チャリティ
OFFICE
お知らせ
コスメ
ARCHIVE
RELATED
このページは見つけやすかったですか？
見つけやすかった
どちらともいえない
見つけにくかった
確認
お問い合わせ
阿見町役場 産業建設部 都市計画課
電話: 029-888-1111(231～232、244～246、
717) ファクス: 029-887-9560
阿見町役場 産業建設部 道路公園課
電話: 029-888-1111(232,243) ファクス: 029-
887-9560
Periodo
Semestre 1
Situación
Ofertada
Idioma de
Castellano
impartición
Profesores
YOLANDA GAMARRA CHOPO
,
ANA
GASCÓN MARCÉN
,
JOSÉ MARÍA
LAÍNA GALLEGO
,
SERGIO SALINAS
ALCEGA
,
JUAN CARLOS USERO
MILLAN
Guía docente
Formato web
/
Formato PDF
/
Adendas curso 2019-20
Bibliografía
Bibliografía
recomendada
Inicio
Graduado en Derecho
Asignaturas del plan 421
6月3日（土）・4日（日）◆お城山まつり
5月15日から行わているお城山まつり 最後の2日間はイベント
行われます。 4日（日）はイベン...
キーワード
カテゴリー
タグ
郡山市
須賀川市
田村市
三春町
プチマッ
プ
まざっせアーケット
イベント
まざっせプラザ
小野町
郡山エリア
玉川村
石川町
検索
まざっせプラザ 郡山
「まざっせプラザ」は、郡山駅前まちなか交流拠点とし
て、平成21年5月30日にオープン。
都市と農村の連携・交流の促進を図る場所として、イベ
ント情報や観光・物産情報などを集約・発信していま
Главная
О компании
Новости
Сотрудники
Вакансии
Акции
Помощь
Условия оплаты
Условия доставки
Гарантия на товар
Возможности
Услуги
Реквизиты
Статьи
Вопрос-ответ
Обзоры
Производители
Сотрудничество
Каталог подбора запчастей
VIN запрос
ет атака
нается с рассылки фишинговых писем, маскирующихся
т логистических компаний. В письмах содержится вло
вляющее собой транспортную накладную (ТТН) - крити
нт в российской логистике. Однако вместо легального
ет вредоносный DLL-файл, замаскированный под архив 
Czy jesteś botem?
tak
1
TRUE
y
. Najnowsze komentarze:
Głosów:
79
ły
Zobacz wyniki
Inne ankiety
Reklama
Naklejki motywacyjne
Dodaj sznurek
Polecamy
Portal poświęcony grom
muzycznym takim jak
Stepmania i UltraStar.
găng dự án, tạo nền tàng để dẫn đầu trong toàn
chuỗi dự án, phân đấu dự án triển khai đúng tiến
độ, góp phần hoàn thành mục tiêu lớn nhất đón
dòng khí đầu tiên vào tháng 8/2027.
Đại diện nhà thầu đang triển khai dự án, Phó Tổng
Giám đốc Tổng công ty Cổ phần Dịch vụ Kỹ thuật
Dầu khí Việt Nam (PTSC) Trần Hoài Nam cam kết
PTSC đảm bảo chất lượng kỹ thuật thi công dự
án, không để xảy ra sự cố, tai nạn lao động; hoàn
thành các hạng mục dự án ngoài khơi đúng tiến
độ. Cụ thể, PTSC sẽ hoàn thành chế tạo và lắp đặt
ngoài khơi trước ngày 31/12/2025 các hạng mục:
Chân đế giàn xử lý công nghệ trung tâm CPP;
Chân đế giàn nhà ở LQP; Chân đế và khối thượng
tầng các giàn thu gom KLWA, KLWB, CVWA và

------------------------------

The problem: Within the data above, pick out all lines holding the word "đúng".

Answer for the task:
chuỗi dự án, phân đấu dự án triển khai đúng tiến
thành các hạng mục dự án ngoài khơi đúng tiến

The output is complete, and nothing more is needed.